“Toute mesure touchant au chiffrement des données doit être basée sur les faits, non sur une peur.”
Frank La Rue, Directeur de la Communication et de l’Information de l’UNESCO.
Les faits en matière de protection des données privées sont clairs depuis les révélations successives d’Edward Snowden, la menace ne vient pas exclusivement de groupes terroristes.
Alan Davidson, ancien directeur de l’Économie Digitale au sein du Département du Commerce américain, insiste quant à lui sur l’intérêt du chiffrement pour la sécurité intérieure, faisant notamment référence à des attaques provenant d’États étrangers : “La nécessité de démocratiser le chiffrement est avant tout un impératif de sécurité intérieure qui englobe largement la question de la vie privée des individus”.
Pourtant, le candidat Macron, que l’on présente comme le candidat “nouvelles technologies et économie numérique”, a fait une déclaration surprenante lors de la présentation de son programme de lutte contre le terrorisme le 10 avril 2017.
“Les acteurs de l’Internet, s’ils persistent dans leur position, devront assumer un jour d’avoir été complices d’attentats.” et poursuit en promettant que “[S‘il est] élu président, la France lancera dès l’été une initiative majeure en direction des grands groupes de l’Internet, pour qu’ils acceptent une procédure de réquisition légale de leurs services cryptés en matière de lutte contre le terrorisme”.
Comment se fait-il qu’Emmanuel Macron, pourtant entouré d’une équipe de fins connaisseurs de ces sujets, semble marcher en sens inverse ?
De qui parle-t-il ? De quoi parle-t-il ? Pourquoi est-ce qu’il en parle ? Sait-il de quoi il parle ?
De qui parle-t-il ?
Le candidat d’En Marche vise les services de messagerie qui utilisent le réseau Internet pour faire transiter les communications chiffrées de leurs utilisateurs (WhatsApp, Telegram, Signal, etc.).
De quoi parle-t-il ?
Emmanuel Macron fait ici référence au chiffrement des données, mis en place par ces services de messagerie à la suite des révélations d’Edward Snowden sur la surveillance de masse réalisée par la NSA.
Il s’attaque plus précisément au chiffrement dit “de bout en bout”.

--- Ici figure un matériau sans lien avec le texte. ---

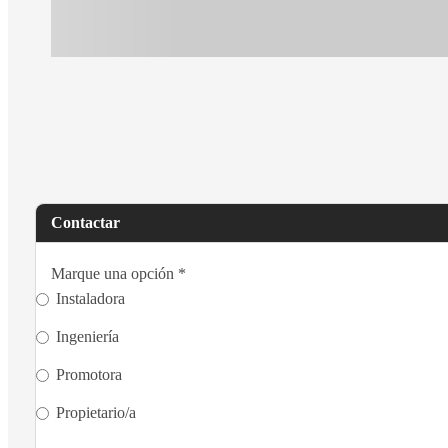
Contactar
Marque una opción
*
Instaladora
Ingeniería
Promotora
Propietario/a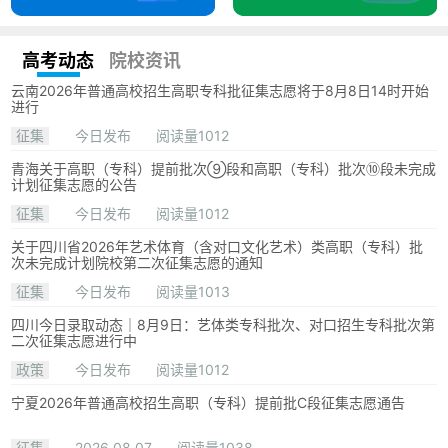
高考动态
院校资讯
云南2026年普通高校招生高职专科批征集志愿将于8月8日14时开始
进行
征集
今日发布
阅读量1012
青海关于高职（专科）提前批次⑨段和高职（专科）批次⑩段未完成
计划征集志愿的公告
征集
今日发布
阅读量1012
关于四川省2026年艺术体育（含对口文化艺术）类高职（专科）批
次未完成计划院校第二次征集志愿的通知
征集
今日发布
阅读量1013
四川今日录取动态｜8月9日：艺体类专科批次、对口招生专科批次第
二次征集志愿进行中
政策
今日发布
阅读量1012
宁夏2026年普通高校招生高职（专科）提前批C段征集志愿通告
征集
2026.08.07
阅读量1038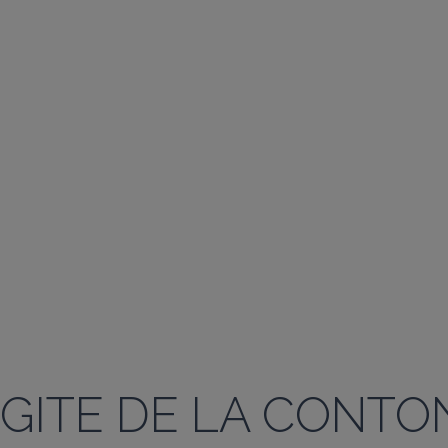
GITE DE LA CONTO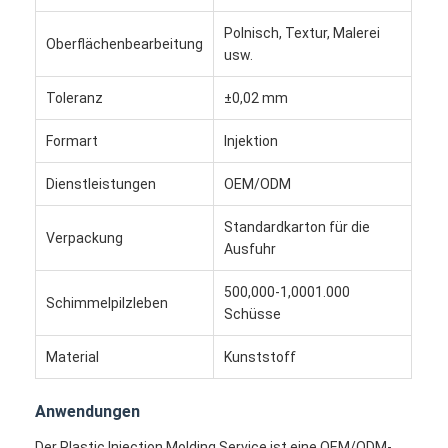
Polnisch, Textur, Malerei
Oberflächenbearbeitung
usw.
Toleranz
±0,02 mm
Formart
Injektion
Dienstleistungen
OEM/ODM
Standardkarton für die
Verpackung
Ausfuhr
500,000-1,0001.000
Schimmelpilzleben
Schüsse
Haus
Material
Kunststoff
Produkte
Anwendungen
Videos
Der Plastic Injection Molding Service ist eine OEM/ODM-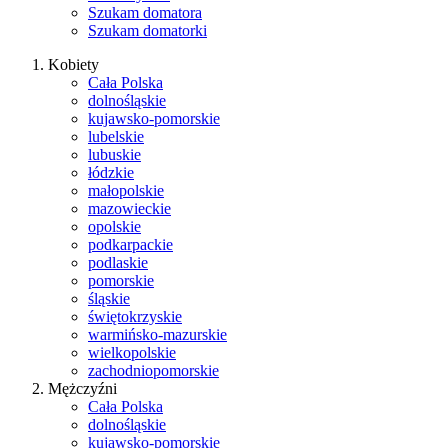
Szukam domatora
Szukam domatorki
Kobiety
Cała Polska
dolnośląskie
kujawsko-pomorskie
lubelskie
lubuskie
łódzkie
małopolskie
mazowieckie
opolskie
podkarpackie
podlaskie
pomorskie
śląskie
świętokrzyskie
warmińsko-mazurskie
wielkopolskie
zachodniopomorskie
Mężczyźni
Cała Polska
dolnośląskie
kujawsko-pomorskie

Cette technique de chiffrement permet à plusieurs personnes souhaitant échanger du contenu, de le faire de manière complètement chiffrée : une entité qui intercepterait les communications serait incapable de les déchiffrer car le contenu est chiffré tout le long de son transit entre les différents interlocuteurs.
La seule façon prévue pour déchiffrer les communications est le déchiffrement grâce à des clés privées. Chaque utilisateur dispose d’une clé installée sur son terminal et cette clé permet de déchiffrer les messages qui lui sont destinés.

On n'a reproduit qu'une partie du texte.